The task:
Down to the last line, repeat the records exactly.
*** Data supplied ***
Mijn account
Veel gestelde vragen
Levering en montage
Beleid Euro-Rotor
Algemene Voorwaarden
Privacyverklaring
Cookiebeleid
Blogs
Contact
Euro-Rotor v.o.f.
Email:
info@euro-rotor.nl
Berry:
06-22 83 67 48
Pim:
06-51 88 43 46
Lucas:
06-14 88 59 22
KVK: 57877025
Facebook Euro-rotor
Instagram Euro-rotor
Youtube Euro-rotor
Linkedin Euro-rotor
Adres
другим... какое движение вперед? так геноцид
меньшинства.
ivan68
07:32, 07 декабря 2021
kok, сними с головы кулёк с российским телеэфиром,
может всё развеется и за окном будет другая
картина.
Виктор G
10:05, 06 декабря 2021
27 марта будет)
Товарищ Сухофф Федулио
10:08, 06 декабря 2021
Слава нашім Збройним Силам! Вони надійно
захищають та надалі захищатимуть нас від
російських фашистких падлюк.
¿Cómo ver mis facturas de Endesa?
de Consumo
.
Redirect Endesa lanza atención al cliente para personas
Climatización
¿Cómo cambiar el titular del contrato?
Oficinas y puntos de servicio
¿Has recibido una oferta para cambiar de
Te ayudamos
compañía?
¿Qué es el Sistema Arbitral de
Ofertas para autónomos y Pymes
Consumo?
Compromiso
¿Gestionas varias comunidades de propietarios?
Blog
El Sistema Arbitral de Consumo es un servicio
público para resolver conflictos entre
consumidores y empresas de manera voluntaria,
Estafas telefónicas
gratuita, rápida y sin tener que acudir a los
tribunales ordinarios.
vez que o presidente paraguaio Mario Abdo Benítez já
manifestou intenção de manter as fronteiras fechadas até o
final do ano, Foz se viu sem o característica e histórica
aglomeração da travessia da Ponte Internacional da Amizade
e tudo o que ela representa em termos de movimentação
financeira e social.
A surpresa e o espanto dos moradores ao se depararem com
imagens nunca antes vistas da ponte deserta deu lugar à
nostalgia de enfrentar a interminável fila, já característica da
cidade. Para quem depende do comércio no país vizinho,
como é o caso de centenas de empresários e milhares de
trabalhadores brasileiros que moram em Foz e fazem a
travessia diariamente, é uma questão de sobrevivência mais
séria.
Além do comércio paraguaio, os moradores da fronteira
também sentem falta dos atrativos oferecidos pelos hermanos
*** End of Data supplied ***
Finished exercise:
Mijn account
Veel gestelde vragen
Levering en montage
Beleid Euro-Rotor
Algemene Voorwaarden
Privacyverklaring
Cookiebeleid
Blogs
Contact
Euro-Rotor v.o.f.
Email:
info@euro-rotor.nl
Berry:
06-22 83 67 48
Pim:
06-51 88 43 46
Lucas:
06-14 88 59 22
KVK: 57877025
Facebook Euro-rotor
Instagram Euro-rotor
Youtube Euro-rotor
Linkedin Euro-rotor
Adres
другим... какое движение вперед? так геноцид
меньшинства.
ivan68
07:32, 07 декабря 2021
kok, сними с головы кулёк с российским телеэфиром,
может всё развеется и за окном будет другая
картина.
Виктор G
10:05, 06 декабря 2021
27 марта будет)
Товарищ Сухофф Федулио
10:08, 06 декабря 2021
Слава нашім Збройним Силам! Вони надійно
захищають та надалі захищатимуть нас від
російських фашистких падлюк.
¿Cómo ver mis facturas de Endesa?
de Consumo
.
Redirect Endesa lanza atención al cliente para personas
Climatización
¿Cómo cambiar el titular del contrato?
Oficinas y puntos de servicio
¿Has recibido una oferta para cambiar de
Te ayudamos
compañía?
¿Qué es el Sistema Arbitral de
Ofertas para autónomos y Pymes
Consumo?
Compromiso
¿Gestionas varias comunidades de propietarios?
Blog
El Sistema Arbitral de Consumo es un servicio
público para resolver conflictos entre
consumidores y empresas de manera voluntaria,
Estafas telefónicas
gratuita, rápida y sin tener que acudir a los
tribunales ordinarios.
vez que o presidente paraguaio Mario Abdo Benítez já
manifestou intenção de manter as fronteiras fechadas até o
final do ano, Foz se viu sem o característica e histórica
aglomeração da travessia da Ponte Internacional da Amizade
e tudo o que ela representa em termos de movimentação
financeira e social.
A surpresa e o espanto dos moradores ao se depararem com
imagens nunca antes vistas da ponte deserta deu lugar à
nostalgia de enfrentar a interminável fila, já característica da
cidade. Para quem depende do comércio no país vizinho,
como é o caso de centenas de empresários e milhares de
trabalhadores brasileiros que moram em Foz e fazem a
travessia diariamente, é uma questão de sobrevivência mais
séria.
Além do comércio paraguaio, os moradores da fronteira
também sentem falta dos atrativos oferecidos pelos hermanos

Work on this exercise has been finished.